LYTHAM ST. ANNES, ENGLAND - Given there have been 15 different winners in the past 15 majors -- Padraig Harrington started the streak with his win at the 2008 PGA Championship after also having won the British Open that year -- picking a winner this week would be like trying to avoid one of the 206 bunkers on Royal Lytham & St. Annes. It's a tall order.
That won't deter us, however.
I'm not exactly going out on a ledge by saying I think we will see a 16th different winner this week, but it will be a familiar face.
Stevenson's top five contenders for the British Open:
1. Tiger Woods: He has won three times this year and has said he likes the Lytham layout and the challenge of shaping shots around the bunkers. He likely will never be as dominant as he once was but has shown he still has plenty enough game to win consistently.
2. Lee Westwood: The world No. 3 is bidding to become the first Englishman to win on native soil since 1969 when Tony Jacklin did it right here at Royal Lytham. Westwood, who has to face questions about why he hasn't won a major, seems to have a chip on his shoulder but not too big to inhibit his turn.
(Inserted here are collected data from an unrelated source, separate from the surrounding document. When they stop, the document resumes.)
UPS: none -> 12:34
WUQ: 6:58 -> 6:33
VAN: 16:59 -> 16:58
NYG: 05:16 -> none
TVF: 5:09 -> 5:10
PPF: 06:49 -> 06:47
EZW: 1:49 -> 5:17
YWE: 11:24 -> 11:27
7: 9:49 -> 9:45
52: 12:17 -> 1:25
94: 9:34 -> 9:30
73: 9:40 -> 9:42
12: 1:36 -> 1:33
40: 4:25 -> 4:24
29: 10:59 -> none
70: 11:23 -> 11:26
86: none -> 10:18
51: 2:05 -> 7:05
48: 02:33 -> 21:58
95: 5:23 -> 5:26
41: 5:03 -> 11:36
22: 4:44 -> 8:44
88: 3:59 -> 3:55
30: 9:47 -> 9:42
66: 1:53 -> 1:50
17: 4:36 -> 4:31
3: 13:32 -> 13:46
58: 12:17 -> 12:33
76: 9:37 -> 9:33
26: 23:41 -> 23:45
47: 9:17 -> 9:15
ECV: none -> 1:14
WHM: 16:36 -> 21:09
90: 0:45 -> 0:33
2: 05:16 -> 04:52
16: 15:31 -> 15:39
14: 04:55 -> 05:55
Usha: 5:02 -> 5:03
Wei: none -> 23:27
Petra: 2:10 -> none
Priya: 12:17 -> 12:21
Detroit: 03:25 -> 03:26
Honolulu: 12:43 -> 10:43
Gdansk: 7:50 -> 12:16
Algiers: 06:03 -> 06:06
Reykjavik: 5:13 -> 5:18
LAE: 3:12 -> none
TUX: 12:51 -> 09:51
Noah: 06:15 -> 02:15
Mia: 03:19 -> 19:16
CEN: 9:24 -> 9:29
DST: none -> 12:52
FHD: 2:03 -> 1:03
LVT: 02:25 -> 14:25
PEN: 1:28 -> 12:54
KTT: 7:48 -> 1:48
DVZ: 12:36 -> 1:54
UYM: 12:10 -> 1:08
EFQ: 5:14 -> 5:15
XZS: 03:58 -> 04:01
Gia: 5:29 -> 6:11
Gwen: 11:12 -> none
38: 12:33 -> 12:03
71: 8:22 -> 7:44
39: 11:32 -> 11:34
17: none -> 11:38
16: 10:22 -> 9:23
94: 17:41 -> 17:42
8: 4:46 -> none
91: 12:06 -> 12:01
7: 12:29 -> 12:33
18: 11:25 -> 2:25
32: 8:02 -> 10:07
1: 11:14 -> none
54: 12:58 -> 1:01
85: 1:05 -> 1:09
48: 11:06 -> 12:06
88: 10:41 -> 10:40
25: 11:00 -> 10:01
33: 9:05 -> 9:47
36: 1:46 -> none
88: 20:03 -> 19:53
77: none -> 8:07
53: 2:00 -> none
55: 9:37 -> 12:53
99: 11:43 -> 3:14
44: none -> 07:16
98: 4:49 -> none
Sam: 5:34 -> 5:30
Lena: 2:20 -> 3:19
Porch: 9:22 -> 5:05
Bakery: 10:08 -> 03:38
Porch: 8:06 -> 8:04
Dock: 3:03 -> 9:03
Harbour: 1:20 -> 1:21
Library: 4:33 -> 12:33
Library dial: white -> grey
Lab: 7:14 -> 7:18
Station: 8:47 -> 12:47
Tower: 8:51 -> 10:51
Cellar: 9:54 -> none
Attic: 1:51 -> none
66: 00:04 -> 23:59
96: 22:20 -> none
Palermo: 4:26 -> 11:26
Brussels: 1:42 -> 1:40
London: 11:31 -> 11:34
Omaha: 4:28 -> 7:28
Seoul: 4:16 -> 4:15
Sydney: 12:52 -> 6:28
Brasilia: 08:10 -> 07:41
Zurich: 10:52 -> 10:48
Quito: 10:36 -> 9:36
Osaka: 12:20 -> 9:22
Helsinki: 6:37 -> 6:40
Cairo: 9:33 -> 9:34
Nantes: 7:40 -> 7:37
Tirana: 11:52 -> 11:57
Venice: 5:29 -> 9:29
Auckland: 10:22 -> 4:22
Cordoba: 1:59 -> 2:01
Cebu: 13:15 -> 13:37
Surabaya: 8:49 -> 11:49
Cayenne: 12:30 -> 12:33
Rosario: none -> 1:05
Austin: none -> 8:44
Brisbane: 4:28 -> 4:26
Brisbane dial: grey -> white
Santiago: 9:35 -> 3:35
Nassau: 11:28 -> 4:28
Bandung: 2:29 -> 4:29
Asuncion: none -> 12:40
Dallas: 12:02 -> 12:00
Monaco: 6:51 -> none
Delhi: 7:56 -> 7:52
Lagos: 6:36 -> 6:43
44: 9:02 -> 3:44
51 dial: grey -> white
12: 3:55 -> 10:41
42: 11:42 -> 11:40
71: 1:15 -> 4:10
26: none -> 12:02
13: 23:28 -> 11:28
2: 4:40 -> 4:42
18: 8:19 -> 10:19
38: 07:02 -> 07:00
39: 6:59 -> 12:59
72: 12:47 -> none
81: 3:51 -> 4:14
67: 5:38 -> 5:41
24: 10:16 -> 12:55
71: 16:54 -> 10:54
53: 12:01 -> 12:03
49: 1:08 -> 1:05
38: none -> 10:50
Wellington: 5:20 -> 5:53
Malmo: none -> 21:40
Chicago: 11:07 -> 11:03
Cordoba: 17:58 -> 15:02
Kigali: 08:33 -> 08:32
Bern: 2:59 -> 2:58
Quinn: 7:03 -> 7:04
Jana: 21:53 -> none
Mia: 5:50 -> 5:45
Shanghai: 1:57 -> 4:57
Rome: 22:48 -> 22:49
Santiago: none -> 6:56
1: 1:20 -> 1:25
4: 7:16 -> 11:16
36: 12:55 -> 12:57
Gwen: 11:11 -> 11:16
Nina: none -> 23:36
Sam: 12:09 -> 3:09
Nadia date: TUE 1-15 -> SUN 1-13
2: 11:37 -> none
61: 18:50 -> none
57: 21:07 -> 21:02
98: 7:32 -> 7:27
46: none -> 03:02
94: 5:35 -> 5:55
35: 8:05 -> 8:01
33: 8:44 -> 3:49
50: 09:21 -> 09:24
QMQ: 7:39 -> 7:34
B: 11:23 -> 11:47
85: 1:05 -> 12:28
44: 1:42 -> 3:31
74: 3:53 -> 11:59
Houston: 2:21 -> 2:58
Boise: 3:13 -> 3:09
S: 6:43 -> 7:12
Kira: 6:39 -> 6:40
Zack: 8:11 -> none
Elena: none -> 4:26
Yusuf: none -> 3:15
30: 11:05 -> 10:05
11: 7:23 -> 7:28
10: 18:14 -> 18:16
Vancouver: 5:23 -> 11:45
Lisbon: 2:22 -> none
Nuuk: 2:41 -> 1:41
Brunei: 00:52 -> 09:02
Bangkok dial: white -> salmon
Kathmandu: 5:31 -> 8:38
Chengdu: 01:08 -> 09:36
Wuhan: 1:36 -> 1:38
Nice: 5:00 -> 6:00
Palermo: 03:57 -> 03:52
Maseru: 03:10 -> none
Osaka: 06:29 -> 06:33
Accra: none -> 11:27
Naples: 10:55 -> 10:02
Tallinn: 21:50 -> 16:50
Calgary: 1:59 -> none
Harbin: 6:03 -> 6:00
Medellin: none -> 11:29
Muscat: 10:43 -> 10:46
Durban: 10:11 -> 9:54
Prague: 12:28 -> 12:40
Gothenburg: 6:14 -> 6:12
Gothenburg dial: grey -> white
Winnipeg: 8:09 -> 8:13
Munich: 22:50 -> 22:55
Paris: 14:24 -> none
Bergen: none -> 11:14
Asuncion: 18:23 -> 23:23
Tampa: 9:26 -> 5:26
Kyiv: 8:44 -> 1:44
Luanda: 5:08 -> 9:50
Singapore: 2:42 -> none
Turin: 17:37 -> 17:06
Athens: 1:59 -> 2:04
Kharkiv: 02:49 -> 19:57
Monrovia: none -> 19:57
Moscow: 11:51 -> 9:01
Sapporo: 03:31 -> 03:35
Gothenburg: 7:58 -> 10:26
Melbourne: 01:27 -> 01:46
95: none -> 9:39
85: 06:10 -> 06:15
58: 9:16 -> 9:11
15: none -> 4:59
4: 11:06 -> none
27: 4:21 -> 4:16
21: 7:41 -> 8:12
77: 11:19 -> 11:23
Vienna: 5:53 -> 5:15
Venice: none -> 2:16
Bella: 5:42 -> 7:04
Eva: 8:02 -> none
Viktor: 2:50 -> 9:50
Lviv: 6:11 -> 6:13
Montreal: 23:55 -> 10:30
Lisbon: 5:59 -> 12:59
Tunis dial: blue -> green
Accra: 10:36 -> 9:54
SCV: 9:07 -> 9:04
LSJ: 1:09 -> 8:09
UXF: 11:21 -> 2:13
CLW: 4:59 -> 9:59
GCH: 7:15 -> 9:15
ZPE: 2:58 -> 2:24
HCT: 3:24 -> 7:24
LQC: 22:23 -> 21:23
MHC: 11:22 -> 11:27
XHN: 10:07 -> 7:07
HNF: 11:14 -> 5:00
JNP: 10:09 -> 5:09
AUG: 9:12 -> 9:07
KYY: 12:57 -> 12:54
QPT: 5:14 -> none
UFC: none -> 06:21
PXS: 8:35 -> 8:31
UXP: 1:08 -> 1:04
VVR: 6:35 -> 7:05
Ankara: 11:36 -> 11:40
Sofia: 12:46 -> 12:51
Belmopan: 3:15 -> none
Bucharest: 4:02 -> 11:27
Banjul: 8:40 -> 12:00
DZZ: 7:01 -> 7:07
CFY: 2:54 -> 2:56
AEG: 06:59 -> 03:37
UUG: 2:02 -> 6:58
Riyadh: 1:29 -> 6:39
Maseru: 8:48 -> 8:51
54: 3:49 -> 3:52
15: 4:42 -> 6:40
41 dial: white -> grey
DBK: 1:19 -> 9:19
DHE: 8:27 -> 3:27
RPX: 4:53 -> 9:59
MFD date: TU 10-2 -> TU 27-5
3. Luke Donald: The world No. 1 has been doing his homework, consulting with former greats Jack Nicklaus and Nick Price on how they prepared for majors, to try to get himself in position to win his first Grand Slam event. His previous best finish in a major is a tie for third (2005 Masters, 2006 PGA Championship). He has to stay out of his own way.
4. Graeme McDowell: One of the 15 previous majors winners (2010 U.S. Open) he grew up in Northern Ireland on links courses in crappy weather, so nothing that happens this week will throw him off. He's coming off a second-place finish in the U.S. Open.
5. Francesco Molinari: He has been in contention the past couple of weeks on the European Tour and has two runner-up finishes and three top 10s in his past three starts. This could be his week. He would be the first Italian to win The Open. Costantino Rocca came closest, losing in a playoff to John Daly in 1995.